We must think that Congress has inadvertently passed the limit which separates the legislative from the judicial power.
It is of vital importance that these powers be kept distinct. The Constitution provides that the judicial power of the United States shall be vested in one Supreme Court and such inferior courts as the Congress shall from time to time ordain and establish. The same instrument, in the last clause of the same article, provides that in all cases other than those of original jurisdiction, ‘the Supreme Court shall have appellate jurisdiction both as to law and fact, with such exceptions and under such regulations as the Congress shall make.’
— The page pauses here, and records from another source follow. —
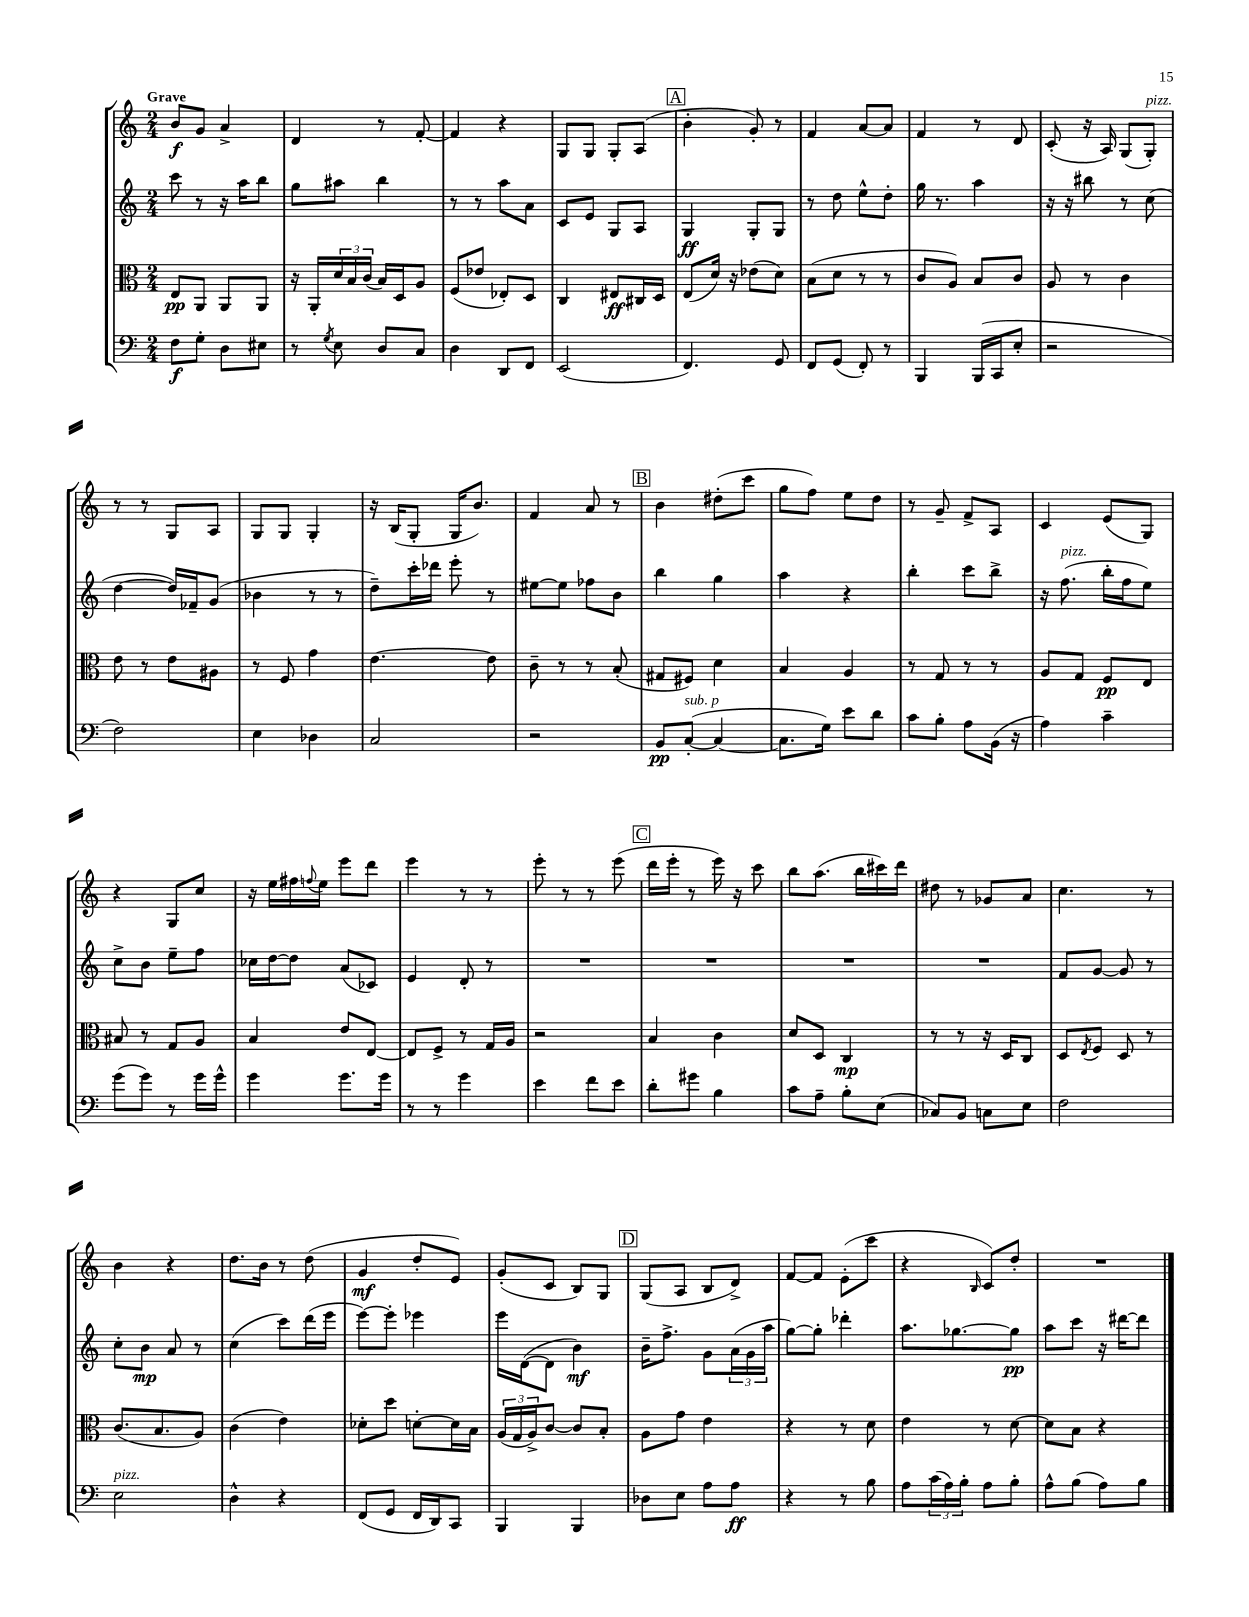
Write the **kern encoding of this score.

**kern	**kern	**kern	**kern
*staff4	*staff3	*staff2	*staff1
*clefF4	*clefC3	*clefG2	*clefG2
*k[]	*k[]	*k[]	*k[]
*M2/4	*M2/4	*M2/4	*M2/4
8F	8E	8ccc	8b
8G'	8AA	8r	8g
8D	8AA	16r	4a^
.	.	16aa	.
8E#	8AA	8bb	.
=	=	=	=
8r	16r	8gg	4d
.	16AA'	.	.
8qG	.	.	.
8E	24d	8aa#	.
.	24B	.	.
.	(24c	.	.
8D	16B)	4bb	8r
.	16D	.	.
8C	8A	.	[8f'
=	=	=	=
4D	(8F	8r	4f]
.	8e-	8r	.
8DD	8E-')	8aa	4r
8FF	8D	8a	.
=	=	=	=
(2EE	4C	8c	8G
.	.	8e	8G
.	8E#	8G	8G'
.	16C#	8A	(8A
.	16D	.	.
=	=	=	=
4.FF)	(8E	4G	4b'
.	16d)	.	.
.	16r	.	.
.	(8e-	8G'	8g')
8GG	8d)	8G	8r
=	=	=	=
8FF	(8B	8r	4f
(8GG	8d	8dd	.
8FF')	8r	8ee^^	[8a
8r	8r	8dd'	8a]
=	=	=	=
4BBB	8c	16gg	4f
.	.	8.r	.
.	8A)	.	.
(16BBB	8B	4aa	8r
16CC	.	.	.
8E'	8c	.	8d
=	=	=	=
2r	8A	16r	(8c'
.	.	16r	.
.	8r	8bb#	16r
.	.	.	16A)
.	4c	8r	(8G
.	.	(8cc	8G')
=	=	=	=
2F)	8e	[4dd	8r
.	8r	.	8r
.	8e	16dd])	8G
.	.	16f-~	.
.	8A#	(8g	8A
=	=	=	=
4E	8r	4b-	8G
.	8F	.	8G
4D-	4g	8r	4G'
.	.	8r	.
=	=	=	=
2C	[4.e	8dd~)	16r
.	.	.	(16B
.	.	16ccc'	8G'
.	.	16ddd-	.
.	.	8eee'	16G
.	.	.	8.b)
.	8e]	8r	.
=	=	=	=
2r	8c~	[8ee#	4f
.	8r	8ee#]	.
.	8r	8ff-	8a
.	(8B'	8b	8r
=	=	=	=
8BB	8G#	4bb	4b
([8C'	8F#)	.	.
4C_	4d	4gg	(8dd#'
.	.	.	8ccc
=	=	=	=
8.C]	4B	4aa	8gg
.	.	.	8ff)
16G)	.	.	.
8e	4A	4r	8ee
8d	.	.	8dd
=	=	=	=
8c	8r	4bb'	8r
8B'	8G	.	8g~
8A	8r	8ccc	8f^
(16BB	8r	8bb^	8A
16r	.	.	.
=	=	=	=
4A)	8A	16r	4c
.	.	(8.ff	.
.	8G	.	.
4c~	8F	16bb'	(8e
.	.	16ff	.
.	8E	8ee)	8G)
=	=	=	=
(8g	8B#	8cc^	4r
8g)	8r	8b	.
8r	8G	8ee~	8G
16g	8A	8ff	8cc
16g^^	.	.	.
=	=	=	=
4g	4B	16cc-	16r
.	.	[16dd	16ee
.	.	8dd]	16ff#
.	.	.	8qqff
.	.	.	16ee
8.g	8e	(8a	8eee
.	[8E	8c-)	8ddd
16g	.	.	.
=	=	=	=
8r	8E]	4e	4eee
8r	8F^	.	.
4g	8r	8d'	8r
.	16G	8r	8r
.	16A	.	.
=	=	=	=
4e	2r	2r	8eee'
.	.	.	8r
8f	.	.	8r
8e	.	.	(8eee
=	=	=	=
8d'	4B	2r	16ddd
.	.	.	16eee'
8g#	.	.	8r
4B	4c	.	16eee)
.	.	.	16r
.	.	.	8ccc
=	=	=	=
8c	8d	2r	8bb
8A~	8D	.	(8.aa
8B'	4C	.	.
.	.	.	16bb
(8E	.	.	16ccc#)
.	.	.	16ddd
=	=	=	=
8C-)	8r	2r	8dd#
8BB	8r	.	8r
8C	16r	.	8g-
.	16D	.	.
8E	8C	.	8a
=	=	=	=
2F	8D	8f	4.cc
.	8qE	.	.
.	8F	[8g	.
.	8D	8g]	.
.	8r	8r	8r
=	=	=	=
2E	(8.c	8cc'	4b
.	.	8b	.
.	8.B	.	.
.	.	8a	4r
.	8A)	8r	.
=	=	=	=
4D^^	(4c	(4cc	8.dd
.	.	.	16b
4r	4e)	8ccc)	8r
.	.	(16ddd	(8dd
.	.	16eee	.
=	=	=	=
(8FF	8d-'	[8eee)	4g
8GG	8dd	8eee']	.
16FF	[8d'	4eee-	8dd'
16DD)	.	.	.
8CC	16d]	.	8e)
.	16B	.	.
=	=	=	=
4BBB	(24A	16eee	(8g'
.	24G	.	.
.	.	([16d	.
.	24A^)	.	.
.	[8c	8d]	8c
4BBB	8c]	4b)	8B)
.	8B'	.	8G
=	=	=	=
8D-	8A	16b~	(8G
.	.	8.ff^	.
8E	8g	.	8A
8A	4e	8g	8B
8A	.	(24a	8d^)
.	.	24g	.
.	.	24aa	.
=	=	=	=
4r	4r	[8gg)	[8f
.	.	8gg']	8f]
8r	8r	4ddd-'	(8e'
8B	8d	.	8ccc
=	=	=	=
8A	4e	8.aa	4r
(24c	.	.	.
24A)	.	.	.
.	.	[8.gg-	.
24B'	.	.	.
.	.	.	16qqB
8A	8r	.	8c)
8B'	[8d	8gg-]	8dd'
=	=	=	=
8A^^	8d]	8aa	2r
(8B	8B	8ccc	.
8A)	4r	16r	.
.	.	[16ddd#	.
8B	.	8ddd#]	.
==	==	==	==
*-	*-	*-	*-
Congress has already provided that the Supreme Court shall have jurisdiction of the judgments of the Court of Claims on appeal. Can it prescribe a rule in conformity with which the court must deny to itself the jurisdiction thus conferred, because and only because its decision, in accordance with settled law, must be adverse to the government and favorable to the suitor? This question seems to us to answer itself.
Klein upholds a broad understanding of separation of powers, and specifically that Congress may not direct the outcome of a case or class of cases by prescribing rules of decision. More broadly, Klein would suggest (but does not state) that Congress may not impair the Court’s ability to be the arbiter of Constitutional interpretation and construction.
In practice, the Court has upheld a small number of Congressional restrictions on jurisdiction (out of many attempts: 60 bills were proposed from 1953 to 1968 alone). One of the most important is perhaps Felker v. Turpin, in which the Rehnquist Court upheld Title I of the 1996 Antiterrorism and Effective Death Penalty Act, limiting state prisoners from bringing successive habeas corpus petitions unless their petitions are approved by the U.S. Court of Appeals. Title I of the AEDPA was upheld because the Court believed that it did not repeal the Court’s authority to hear habeas petitions, since original petitions may still be heard. In essence, the Court said that Congress may shape jurisdiction as it sees fit until a threshold is crossed where ALL judicial review of a class of cases is prevented.
This seems to be consistent with the current Court’s take on separation of powers: the democratic process as expressed by the legislative branch is to be given maximum latitude whenever possible, up until it threatens the ability of the other branches to exercise their enumerated powers.
Thus, one might expect that certain types of jurisdiction stripping to enforce gay marriage bans might be upheld by the Court, and not others. The good news for opponents of DeLay and Hostettler’s tactics is that the Court is unlikely to look kindly upon Congressional actions which prohibit ALL judicial review of the subject. The Court seems likely (based on track record) to allow procedural restrictions on what subordinate courts are allowed to hear, but history would seem to suggest that it will brook little interference on its own rights to determine constitutionality.
This is another situation where the classical liberal/conservative analysis of the Court isn’t very useful. The Rehnquist Court has been a strong advocate of judicial supremacy and the Court’s right to be an arbiter, even in situations where one would imagine that a majority of justices would politically align with those trying to limit their power on specific issues.